-- Start Supplied passage --

Montserrat Filella A B E , Peter A. Williams C and Nelson Belzile D
+ Author Affiliations
- Author Affiliations

A Department of Inorganic, Analytical and Applied Chemistry, University of Geneva, Quai Ernest-Ansermet 30, CH-1211 Geneva 4, Switzerland.

B SCHEMA, Rue Principale 92, L-6990 Rameldange, Luxembourg.

C School of Natural Sciences, University of Western Sydney, Locked Bag 1797, Penrith South DC, NSW 1797, Australia.

D Department of Chemistry and Biochemistry, Laurentian University, Sudbury, ON, P3E 2C6, Canada.

E Corresponding author. Email: montserrat.filella@unige.ch

Environmental Chemistry 6(2) 95-105 https://doi.org/10.1071/EN09007
Submitted: 5 January 2009  Accepted: 5 March 2009   Published: 27 April 2009

Environmental context. Antimony first attracted public attention in the mid-1990s amid claims that it was involved in Sudden Infant Death Syndrome. A substantial number of papers have now been published on the element and its behaviour in the natural environment. However, many key aspects of the environmental chemistry of antimony remain poorly understood. These include critical areas such as its ecotoxicology, its global cycling through different environmental compartments, and what chemical form it takes in different environments. More focussed research would help the situation. The present review highlights several areas of environmental antimony chemistry that urgently need to be addressed.

-- End Supplied passage --
-- Start Data --

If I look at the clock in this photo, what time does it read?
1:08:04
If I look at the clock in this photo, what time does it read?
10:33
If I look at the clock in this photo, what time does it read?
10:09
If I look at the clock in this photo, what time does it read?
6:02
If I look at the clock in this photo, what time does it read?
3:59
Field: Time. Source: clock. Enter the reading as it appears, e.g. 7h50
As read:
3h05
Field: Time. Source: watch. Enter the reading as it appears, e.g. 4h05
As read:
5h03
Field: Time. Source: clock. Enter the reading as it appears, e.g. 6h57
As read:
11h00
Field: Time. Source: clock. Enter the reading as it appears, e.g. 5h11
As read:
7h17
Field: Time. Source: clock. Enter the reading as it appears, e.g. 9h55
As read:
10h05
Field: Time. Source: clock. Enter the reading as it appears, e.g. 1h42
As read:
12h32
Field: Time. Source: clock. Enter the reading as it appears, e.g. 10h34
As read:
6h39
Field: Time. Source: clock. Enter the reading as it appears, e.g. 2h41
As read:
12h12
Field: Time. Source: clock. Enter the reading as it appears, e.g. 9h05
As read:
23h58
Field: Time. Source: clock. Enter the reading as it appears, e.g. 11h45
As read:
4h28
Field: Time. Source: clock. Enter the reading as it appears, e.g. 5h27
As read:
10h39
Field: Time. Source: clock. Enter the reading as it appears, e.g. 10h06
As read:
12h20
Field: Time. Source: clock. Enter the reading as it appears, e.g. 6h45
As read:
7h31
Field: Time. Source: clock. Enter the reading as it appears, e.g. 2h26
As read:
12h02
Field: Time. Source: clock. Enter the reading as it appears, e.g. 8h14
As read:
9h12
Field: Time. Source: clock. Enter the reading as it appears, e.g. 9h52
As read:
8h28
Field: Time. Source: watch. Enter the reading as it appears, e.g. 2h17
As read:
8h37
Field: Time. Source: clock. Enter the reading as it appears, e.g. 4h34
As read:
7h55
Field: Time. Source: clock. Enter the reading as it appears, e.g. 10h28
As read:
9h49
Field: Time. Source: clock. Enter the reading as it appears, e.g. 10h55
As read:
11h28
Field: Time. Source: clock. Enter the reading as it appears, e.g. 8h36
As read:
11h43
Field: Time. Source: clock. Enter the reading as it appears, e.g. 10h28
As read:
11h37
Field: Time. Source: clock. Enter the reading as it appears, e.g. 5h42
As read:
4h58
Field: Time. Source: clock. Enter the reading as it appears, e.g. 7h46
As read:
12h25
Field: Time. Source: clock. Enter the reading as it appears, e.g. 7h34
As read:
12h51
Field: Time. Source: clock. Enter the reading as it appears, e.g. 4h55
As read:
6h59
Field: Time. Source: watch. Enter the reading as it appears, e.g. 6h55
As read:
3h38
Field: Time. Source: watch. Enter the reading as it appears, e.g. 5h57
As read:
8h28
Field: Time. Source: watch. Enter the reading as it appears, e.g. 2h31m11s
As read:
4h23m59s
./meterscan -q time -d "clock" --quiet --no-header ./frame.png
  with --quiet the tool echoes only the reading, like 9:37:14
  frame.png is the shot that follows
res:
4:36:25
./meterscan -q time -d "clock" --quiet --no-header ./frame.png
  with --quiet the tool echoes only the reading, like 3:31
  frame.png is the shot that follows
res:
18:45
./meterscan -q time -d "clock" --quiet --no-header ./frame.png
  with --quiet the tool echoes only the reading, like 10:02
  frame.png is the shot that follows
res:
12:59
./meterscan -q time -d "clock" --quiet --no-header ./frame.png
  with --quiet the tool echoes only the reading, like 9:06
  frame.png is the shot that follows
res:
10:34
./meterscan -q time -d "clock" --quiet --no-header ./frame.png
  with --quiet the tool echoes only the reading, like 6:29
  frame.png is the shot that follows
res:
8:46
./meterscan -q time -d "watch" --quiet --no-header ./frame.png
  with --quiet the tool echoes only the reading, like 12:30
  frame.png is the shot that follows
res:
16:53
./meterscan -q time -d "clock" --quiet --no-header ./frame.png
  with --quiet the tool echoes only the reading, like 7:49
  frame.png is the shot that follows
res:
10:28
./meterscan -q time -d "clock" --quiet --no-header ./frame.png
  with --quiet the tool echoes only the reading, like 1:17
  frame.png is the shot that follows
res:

-- End Data --

= Tasks =
1. Summarize the passage on antimony in two sentences.
2. According to the passage on antimony, when did the element first attract public attention?

= Answers given =
1. Antimony first drew public attention in the mid-1990s amid claims linking it to Sudden Infant Death Syndrome, and a substantial number of papers have since been published on the element and its behavior in the natural environment. Many key aspects of its environmental chemistry, including its ecotoxicology, its global cycling and the chemical form it takes in different environments, remain poorly understood, and the review highlights areas that urgently need to be addressed.

2. In the mid-1990s, amid claims that it was involved in Sudden Infant Death Syndrome.